=== Begin Enclosure ===

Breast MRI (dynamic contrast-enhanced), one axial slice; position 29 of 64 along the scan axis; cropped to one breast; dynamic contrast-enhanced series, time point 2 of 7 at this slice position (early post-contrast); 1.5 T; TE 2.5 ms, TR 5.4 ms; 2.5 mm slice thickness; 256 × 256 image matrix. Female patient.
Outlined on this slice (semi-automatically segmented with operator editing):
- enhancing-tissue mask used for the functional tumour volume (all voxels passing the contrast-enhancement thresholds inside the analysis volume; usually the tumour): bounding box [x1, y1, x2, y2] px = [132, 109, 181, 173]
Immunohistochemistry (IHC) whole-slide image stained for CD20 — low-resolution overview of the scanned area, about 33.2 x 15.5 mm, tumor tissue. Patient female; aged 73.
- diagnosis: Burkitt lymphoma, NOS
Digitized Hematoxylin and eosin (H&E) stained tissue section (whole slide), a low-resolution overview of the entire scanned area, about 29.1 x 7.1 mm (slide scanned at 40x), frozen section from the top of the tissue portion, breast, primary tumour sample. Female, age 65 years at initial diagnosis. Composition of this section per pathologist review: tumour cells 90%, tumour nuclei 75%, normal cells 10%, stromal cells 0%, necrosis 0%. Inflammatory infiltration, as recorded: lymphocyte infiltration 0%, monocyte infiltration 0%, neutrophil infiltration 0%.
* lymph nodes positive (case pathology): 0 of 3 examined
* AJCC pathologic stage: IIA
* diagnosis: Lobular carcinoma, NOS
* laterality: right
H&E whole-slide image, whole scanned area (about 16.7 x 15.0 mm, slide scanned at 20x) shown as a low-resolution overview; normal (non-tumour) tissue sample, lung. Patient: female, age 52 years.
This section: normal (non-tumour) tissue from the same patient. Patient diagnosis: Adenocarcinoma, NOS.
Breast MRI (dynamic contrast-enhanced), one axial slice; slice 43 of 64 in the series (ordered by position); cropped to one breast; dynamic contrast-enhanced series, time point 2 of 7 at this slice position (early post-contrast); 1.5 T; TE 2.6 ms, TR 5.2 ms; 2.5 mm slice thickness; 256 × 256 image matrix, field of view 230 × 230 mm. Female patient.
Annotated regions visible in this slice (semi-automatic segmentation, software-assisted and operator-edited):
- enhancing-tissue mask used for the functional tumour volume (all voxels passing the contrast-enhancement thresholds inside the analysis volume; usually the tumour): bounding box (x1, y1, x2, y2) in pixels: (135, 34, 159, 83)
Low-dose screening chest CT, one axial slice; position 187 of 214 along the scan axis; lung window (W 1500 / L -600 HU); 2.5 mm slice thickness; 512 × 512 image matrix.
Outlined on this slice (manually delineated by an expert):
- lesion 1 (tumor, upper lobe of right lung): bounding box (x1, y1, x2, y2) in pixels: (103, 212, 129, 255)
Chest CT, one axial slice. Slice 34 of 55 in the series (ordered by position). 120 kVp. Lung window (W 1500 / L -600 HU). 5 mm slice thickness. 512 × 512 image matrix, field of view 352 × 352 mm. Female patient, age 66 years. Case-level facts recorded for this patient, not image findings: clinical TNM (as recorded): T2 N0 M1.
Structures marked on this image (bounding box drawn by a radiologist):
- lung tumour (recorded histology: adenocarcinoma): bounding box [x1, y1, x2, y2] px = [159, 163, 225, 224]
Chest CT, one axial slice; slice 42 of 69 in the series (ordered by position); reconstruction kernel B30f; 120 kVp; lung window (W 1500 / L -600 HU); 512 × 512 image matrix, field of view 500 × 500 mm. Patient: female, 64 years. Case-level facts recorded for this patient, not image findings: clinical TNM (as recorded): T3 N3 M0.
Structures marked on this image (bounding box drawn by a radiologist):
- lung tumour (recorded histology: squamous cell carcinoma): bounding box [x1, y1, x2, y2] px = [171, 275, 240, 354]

=== End Enclosure ===

TASK
Every piece of the data is to be set down again exactly.

WRITTEN ANSWER
Breast MRI (dynamic contrast-enhanced), one axial slice; position 29 of 64 along the scan axis; cropped to one breast; dynamic contrast-enhanced series, time point 2 of 7 at this slice position (early post-contrast); 1.5 T; TE 2.5 ms, TR 5.4 ms; 2.5 mm slice thickness; 256 × 256 image matrix. Female patient.
Outlined on this slice (semi-automatically segmented with operator editing):
- enhancing-tissue mask used for the functional tumour volume (all voxels passing the contrast-enhancement thresholds inside the analysis volume; usually the tumour): bounding box [x1, y1, x2, y2] px = [132, 109, 181, 173]
Immunohistochemistry (IHC) whole-slide image stained for CD20 — low-resolution overview of the scanned area, about 33.2 x 15.5 mm, tumor tissue. Patient female; aged 73.
- diagnosis: Burkitt lymphoma, NOS
Digitized Hematoxylin and eosin (H&E) stained tissue section (whole slide), a low-resolution overview of the entire scanned area, about 29.1 x 7.1 mm (slide scanned at 40x), frozen section from the top of the tissue portion, breast, primary tumour sample. Female, age 65 years at initial diagnosis. Composition of this section per pathologist review: tumour cells 90%, tumour nuclei 75%, normal cells 10%, stromal cells 0%, necrosis 0%. Inflammatory infiltration, as recorded: lymphocyte infiltration 0%, monocyte infiltration 0%, neutrophil infiltration 0%.
* lymph nodes positive (case pathology): 0 of 3 examined
* AJCC pathologic stage: IIA
* diagnosis: Lobular carcinoma, NOS
* laterality: right
H&E whole-slide image, whole scanned area (about 16.7 x 15.0 mm, slide scanned at 20x) shown as a low-resolution overview; normal (non-tumour) tissue sample, lung. Patient: female, age 52 years.
This section: normal (non-tumour) tissue from the same patient. Patient diagnosis: Adenocarcinoma, NOS.
Breast MRI (dynamic contrast-enhanced), one axial slice; slice 43 of 64 in the series (ordered by position); cropped to one breast; dynamic contrast-enhanced series, time point 2 of 7 at this slice position (early post-contrast); 1.5 T; TE 2.6 ms, TR 5.2 ms; 2.5 mm slice thickness; 256 × 256 image matrix, field of view 230 × 230 mm. Female patient.
Annotated regions visible in this slice (semi-automatic segmentation, software-assisted and operator-edited):
- enhancing-tissue mask used for the functional tumour volume (all voxels passing the contrast-enhancement thresholds inside the analysis volume; usually the tumour): bounding box (x1, y1, x2, y2) in pixels: (135, 34, 159, 83)
Low-dose screening chest CT, one axial slice; position 187 of 214 along the scan axis; lung window (W 1500 / L -600 HU); 2.5 mm slice thickness; 512 × 512 image matrix.
Outlined on this slice (manually delineated by an expert):
- lesion 1 (tumor, upper lobe of right lung): bounding box (x1, y1, x2, y2) in pixels: (103, 212, 129, 255)
Chest CT, one axial slice. Slice 34 of 55 in the series (ordered by position). 120 kVp. Lung window (W 1500 / L -600 HU). 5 mm slice thickness. 512 × 512 image matrix, field of view 352 × 352 mm. Female patient, age 66 years. Case-level facts recorded for this patient, not image findings: clinical TNM (as recorded): T2 N0 M1.
Structures marked on this image (bounding box drawn by a radiologist):
- lung tumour (recorded histology: adenocarcinoma): bounding box [x1, y1, x2, y2] px = [159, 163, 225, 224]
Chest CT, one axial slice; slice 42 of 69 in the series (ordered by position); reconstruction kernel B30f; 120 kVp; lung window (W 1500 / L -600 HU); 512 × 512 image matrix, field of view 500 × 500 mm. Patient: female, 64 years. Case-level facts recorded for this patient, not image findings: clinical TNM (as recorded): T3 N3 M0.
Structures marked on this image (bounding box drawn by a radiologist):
- lung tumour (recorded histology: squamous cell carcinoma): bounding box [x1, y1, x2, y2] px = [171, 275, 240, 354]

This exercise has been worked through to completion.